Memory profiling

Abstract

In this section, we analyze the memory footprint of the micro-ROS Client library. To perform the profiling, we have taken into account both applications of publishers/subscribers into/to ROS topics of known size and client/server type applications. We explored several different configurations by tuning key parameters such as message size, entity number, history size and transport protocol. Also, we discriminated between different types of memory. Indeed, while the XRCE-DDS Client is completely dynamic memory free, the micro-ROS Client makes use of both static and dynamic memory. It is therefore key to assess how much of each type of memory micro-ROS consumes, especially for what concerns real-timeness and determinism in the library behaviour.

We performed the measurements for applications running on FreeRTOS and on an ESP32 board connected by UDP (via WiFi) to a micro-ROS Agent running on a Linux machine.

Results show that the total memory consumption of the Client is higher than that of the XRCE-DDS middleware, at least by using the default configuration parameters of the library. However, by opportunely adjusting some of these parameters (e.g., the MTU or the history size) to the needs of the specific application, it is possible to tune the total memory consumption to fit way better the limited resources of the target devices.

Table of contents

Memory management of the micro-ROS stack

micro-ROS’ target devices are low-to-mid range Microcontroller Units (MCUs) with highly constrained resources, so that it is critical to assess the Client’s memory consumption to help users selecting the optimal library configuration for their application and the adequate platform on which to run it.

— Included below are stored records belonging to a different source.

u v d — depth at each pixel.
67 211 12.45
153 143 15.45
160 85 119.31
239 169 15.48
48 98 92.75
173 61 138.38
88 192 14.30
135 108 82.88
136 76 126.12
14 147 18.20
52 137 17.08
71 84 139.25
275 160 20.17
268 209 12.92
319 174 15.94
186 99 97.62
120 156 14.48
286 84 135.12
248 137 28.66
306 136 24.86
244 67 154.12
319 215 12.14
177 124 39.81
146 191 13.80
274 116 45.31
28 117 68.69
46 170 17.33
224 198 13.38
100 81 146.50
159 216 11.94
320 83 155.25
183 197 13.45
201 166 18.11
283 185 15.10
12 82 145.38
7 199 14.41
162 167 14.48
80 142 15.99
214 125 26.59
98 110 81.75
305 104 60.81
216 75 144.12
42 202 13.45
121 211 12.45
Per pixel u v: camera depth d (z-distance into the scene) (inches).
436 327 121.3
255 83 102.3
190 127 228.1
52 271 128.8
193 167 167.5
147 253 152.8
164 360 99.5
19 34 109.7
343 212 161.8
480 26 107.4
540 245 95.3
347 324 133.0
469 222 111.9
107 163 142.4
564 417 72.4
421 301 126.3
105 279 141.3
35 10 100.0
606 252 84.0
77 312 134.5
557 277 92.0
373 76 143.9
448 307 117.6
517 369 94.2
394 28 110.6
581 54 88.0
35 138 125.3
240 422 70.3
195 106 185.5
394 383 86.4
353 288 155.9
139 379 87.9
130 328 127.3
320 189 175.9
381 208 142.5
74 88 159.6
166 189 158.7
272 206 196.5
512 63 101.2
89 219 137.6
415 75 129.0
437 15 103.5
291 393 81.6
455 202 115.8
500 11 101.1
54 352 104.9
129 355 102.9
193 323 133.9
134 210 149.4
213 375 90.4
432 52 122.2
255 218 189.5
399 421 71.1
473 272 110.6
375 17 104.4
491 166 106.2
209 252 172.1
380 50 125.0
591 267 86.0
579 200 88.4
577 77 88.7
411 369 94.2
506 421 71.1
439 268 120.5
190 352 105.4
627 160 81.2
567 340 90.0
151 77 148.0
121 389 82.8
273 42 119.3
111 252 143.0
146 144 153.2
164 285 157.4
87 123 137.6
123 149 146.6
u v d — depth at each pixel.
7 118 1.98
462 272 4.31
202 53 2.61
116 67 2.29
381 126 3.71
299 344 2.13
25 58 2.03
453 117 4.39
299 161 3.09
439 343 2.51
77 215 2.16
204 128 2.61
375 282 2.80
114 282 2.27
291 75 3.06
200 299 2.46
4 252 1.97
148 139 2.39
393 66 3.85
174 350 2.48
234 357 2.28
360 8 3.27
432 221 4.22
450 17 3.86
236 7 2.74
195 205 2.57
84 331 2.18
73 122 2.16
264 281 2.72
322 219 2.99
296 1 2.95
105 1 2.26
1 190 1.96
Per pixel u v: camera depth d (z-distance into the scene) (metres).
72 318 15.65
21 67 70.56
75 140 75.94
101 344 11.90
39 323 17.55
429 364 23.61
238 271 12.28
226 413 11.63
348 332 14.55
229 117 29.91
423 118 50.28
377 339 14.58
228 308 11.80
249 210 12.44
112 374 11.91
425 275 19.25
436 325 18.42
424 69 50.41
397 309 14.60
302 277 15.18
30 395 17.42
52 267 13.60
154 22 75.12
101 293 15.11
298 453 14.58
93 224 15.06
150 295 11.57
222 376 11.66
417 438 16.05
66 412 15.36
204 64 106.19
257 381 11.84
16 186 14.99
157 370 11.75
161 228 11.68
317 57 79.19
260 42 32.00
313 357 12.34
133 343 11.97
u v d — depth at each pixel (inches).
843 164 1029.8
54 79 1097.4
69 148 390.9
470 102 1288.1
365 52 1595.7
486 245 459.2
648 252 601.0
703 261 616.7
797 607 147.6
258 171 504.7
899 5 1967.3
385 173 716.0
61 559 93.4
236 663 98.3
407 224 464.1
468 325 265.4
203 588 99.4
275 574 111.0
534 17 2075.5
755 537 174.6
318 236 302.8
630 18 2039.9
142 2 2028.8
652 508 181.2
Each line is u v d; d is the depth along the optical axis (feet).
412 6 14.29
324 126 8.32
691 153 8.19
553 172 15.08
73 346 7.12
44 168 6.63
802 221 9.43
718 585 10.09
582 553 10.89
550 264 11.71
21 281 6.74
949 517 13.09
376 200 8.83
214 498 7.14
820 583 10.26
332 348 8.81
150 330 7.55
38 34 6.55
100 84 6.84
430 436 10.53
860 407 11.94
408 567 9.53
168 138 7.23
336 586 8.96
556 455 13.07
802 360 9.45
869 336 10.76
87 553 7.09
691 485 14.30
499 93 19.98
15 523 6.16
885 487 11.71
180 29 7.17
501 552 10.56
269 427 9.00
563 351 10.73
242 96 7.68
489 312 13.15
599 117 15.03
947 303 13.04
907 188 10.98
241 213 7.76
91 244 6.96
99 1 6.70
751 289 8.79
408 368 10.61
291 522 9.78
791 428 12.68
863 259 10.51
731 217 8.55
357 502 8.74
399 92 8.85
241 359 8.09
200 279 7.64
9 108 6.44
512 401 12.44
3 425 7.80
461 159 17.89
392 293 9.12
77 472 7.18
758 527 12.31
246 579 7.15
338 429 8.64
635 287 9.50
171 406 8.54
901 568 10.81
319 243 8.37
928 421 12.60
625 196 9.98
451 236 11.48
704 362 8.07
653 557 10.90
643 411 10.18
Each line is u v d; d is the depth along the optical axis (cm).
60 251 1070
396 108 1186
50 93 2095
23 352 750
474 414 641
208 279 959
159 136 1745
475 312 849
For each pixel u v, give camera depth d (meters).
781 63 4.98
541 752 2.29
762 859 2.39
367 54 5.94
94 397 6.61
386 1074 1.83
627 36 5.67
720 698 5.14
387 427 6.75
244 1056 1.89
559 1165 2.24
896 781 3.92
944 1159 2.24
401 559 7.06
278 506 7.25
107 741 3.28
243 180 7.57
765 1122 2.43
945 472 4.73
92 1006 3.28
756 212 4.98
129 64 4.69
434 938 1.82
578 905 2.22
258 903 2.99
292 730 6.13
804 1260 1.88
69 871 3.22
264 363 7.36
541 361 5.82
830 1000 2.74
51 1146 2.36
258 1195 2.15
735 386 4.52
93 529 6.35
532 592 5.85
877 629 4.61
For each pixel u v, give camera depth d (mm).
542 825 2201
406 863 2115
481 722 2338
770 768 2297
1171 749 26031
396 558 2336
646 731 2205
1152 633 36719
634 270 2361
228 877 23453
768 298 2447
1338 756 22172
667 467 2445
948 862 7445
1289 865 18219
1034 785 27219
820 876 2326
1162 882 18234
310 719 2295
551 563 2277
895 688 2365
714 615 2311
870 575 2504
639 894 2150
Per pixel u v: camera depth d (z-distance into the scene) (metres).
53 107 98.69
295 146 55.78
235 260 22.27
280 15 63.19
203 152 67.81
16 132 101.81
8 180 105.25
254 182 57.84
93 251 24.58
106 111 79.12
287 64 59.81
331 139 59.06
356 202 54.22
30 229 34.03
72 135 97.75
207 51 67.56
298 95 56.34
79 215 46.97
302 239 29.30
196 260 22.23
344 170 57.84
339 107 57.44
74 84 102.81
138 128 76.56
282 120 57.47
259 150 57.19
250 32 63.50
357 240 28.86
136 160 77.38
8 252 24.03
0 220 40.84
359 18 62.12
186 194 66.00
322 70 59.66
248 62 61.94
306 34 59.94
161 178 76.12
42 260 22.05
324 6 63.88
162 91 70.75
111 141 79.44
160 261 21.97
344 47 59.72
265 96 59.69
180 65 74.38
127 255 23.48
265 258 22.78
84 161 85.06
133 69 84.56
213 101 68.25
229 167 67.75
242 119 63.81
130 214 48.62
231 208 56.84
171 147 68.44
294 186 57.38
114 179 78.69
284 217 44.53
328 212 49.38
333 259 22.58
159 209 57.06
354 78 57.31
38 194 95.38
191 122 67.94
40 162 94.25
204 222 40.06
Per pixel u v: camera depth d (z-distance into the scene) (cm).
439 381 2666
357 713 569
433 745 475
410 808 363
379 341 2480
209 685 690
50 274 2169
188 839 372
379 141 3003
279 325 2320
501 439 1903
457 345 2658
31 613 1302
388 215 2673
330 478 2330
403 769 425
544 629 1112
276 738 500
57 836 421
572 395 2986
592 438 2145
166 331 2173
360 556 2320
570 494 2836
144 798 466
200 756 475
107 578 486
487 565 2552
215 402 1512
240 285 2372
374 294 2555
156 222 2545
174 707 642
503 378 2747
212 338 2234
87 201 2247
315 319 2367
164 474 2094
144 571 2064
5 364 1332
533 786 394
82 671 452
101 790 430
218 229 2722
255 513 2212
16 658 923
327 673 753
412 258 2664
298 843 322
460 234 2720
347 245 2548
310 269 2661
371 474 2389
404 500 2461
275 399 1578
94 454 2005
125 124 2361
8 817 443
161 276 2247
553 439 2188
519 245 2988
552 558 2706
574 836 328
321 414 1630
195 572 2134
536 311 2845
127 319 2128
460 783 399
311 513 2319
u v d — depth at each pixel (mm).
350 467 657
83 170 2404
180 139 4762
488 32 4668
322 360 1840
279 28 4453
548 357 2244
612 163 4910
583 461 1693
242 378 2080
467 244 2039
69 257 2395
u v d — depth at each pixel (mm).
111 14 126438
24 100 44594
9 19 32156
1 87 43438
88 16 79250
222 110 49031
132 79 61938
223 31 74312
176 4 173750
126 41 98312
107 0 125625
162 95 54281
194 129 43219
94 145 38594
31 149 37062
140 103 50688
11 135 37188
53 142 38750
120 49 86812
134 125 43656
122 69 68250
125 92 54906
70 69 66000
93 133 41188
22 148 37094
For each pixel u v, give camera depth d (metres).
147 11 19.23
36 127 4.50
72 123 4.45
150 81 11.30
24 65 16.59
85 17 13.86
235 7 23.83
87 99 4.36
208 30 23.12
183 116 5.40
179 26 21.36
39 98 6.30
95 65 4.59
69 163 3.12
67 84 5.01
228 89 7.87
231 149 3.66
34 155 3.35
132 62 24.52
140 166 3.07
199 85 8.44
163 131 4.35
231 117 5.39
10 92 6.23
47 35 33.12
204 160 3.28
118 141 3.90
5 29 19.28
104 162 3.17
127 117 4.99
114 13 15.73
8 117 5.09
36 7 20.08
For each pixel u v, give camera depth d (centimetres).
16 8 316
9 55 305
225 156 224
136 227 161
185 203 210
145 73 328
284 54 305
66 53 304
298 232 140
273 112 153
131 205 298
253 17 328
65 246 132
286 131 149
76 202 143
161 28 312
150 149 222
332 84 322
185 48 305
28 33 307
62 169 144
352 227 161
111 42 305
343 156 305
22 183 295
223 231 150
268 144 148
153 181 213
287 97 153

Given the limited memory resources of these devices, the possibility to manipulate and tune its memory consumption is key. micro-ROS tries to address the memory management issue by prioritizing the use of static memory instead of dynamic memory as much as possible, and by optimizing the memory footprint of the applications by tuning a set of configuration parameters related with the memory resources at compile-time.

This tuning can be done by acting on two different memory resources: those handled by the Micro XRCE-DDS library and those handled by its RMW implementation rmw-microxrcedds. In this section, we resume the most relevant parameters that control these resources and how the user can manipulate the micro-ROS memory consumption by acting on each of these layers.

Memory management of the XRCE-DDS library

The Micro XRCE-DDS Client is completely dynamic and static memory free, implying that all memory footprint depends only on how the stack grows during the execution. Handling of this resource is done at configuration time, when the user can enable or disable several profiles before compiling, thus allowing to fix the executable code size. As part of these profiles, the user can control the memory growth by manipulating the Maximum Transmission Unit (MTU) and the communication streams.

The MTU regulates the size of the communication streams and matches the available memory in the internal buffers of the transport layer, which is the memory block where the messages will be written and stored when exchanged. It defaults to 512 B for all transports available in micro-ROS.

Communication streams regulate how messages flow between the Clients and the Agent and represent ordered flows of information. There are two kinds of streams, Best-Effort and Reliable. Best-Effort streams consist in a single data buffer where only one message at a time is handled. Because of this, Best-Effort streams send and receive data leaving the reliability to the transport layer, and the message size handled by such a stream must be less or equal than the MTU defined in the transport used. On the other hand, Reliable streams enable lossless communication, regardless of the transport layer and allow message fragmentation to send and receive messages longer than the MTU. The number of chunks allowed to store the fragmented messages is controlled by the XRCE-DDS history (also referred to as XRCE_history in the following sections), which defaults to 4 slots.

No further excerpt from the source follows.